Pleasant long walk

As is becoming routine, wake up,get my rattling bones out of bed, open the curtains in anticipation,and today very foggy, maybe rain temporarily gone again. While having my usual English breakfast, which I need to stop doing,the fog lifts and blue skies. Some clouds and light winds. After being dropped back to the red barn hotel in Woolocombe by a kind lady who was also at breakfast, which meant I cheated a mile, as I should have started at the beginning of town. Never mind, this will count for the wrong turns I’ve made, and I’m walking 32ks today as I can’t find any accommodation in between. Setting out of Woolacombe beach was a lovely feeling. With a chill in the air,sun shining, there was no shortage of families frolicking and children building sand castles along the beach enjoying the last day of their long weekend.
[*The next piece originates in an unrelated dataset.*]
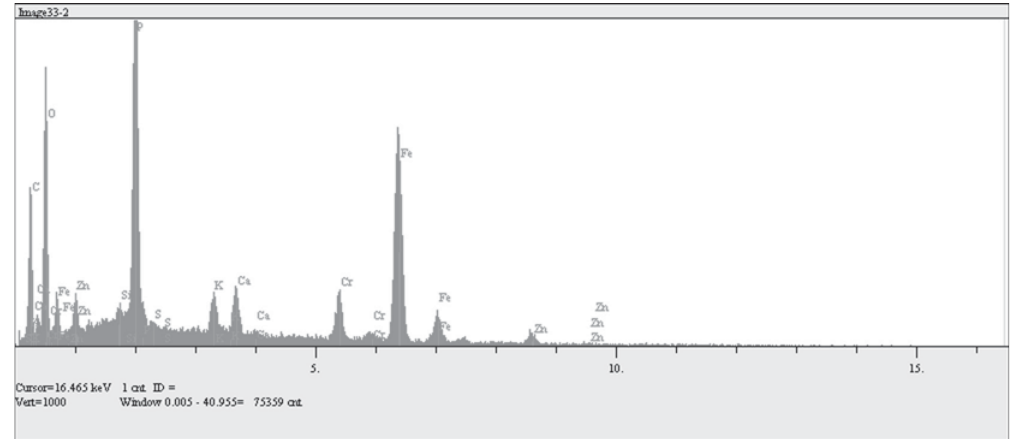
Figure 2- Quantitative energy dispersive x-ray spectroscopy (EDS) reading representative of areas of color change suggestive of corrosion in the soldered region in contact with the band and the wire in a Group I specimen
As I started my climb up the headlands,I met an english couple walking their last day before heading back home to Sussex. This is how most people walk the south west coast path. As they have a few  days off, they bus back to where they finished. It can take them several years to complete.I walked  through many fields and watched the cows grazing and got up close to the coast up high and then down again to walk along what appeared to be a surf beach. Many people in the water, some with surf boards, however, it didn’t appear to be much surf. Lots of surf hire equipment, including wet suit hire. Twenty pounds to hire one. I guess that’s cheap compared to ending up with brass monkeys.I again, as I do at least once a day, found my way off the track. I ended up in some huge estate. Massive house with huge ponds and waterfalls. As I tried to find my way out of there, I imagined being shot at by some angry  aristocrat,or being set upon by some hungry hunting dogs. After ten minutes, I found a fence I could scamper over, and safely back on my way. As I walked away from my wonderous estate, two young boys approached me and asked if that was my residence. I answered that if that was my residence, I would be leaving by a rolls, not climbing a fence with a pack on my back looking like an old swaggy. After climbing one more solid hill, the rest of the day was on country tracks and reasonably level ground apart from some mud from the rain that fell the day before.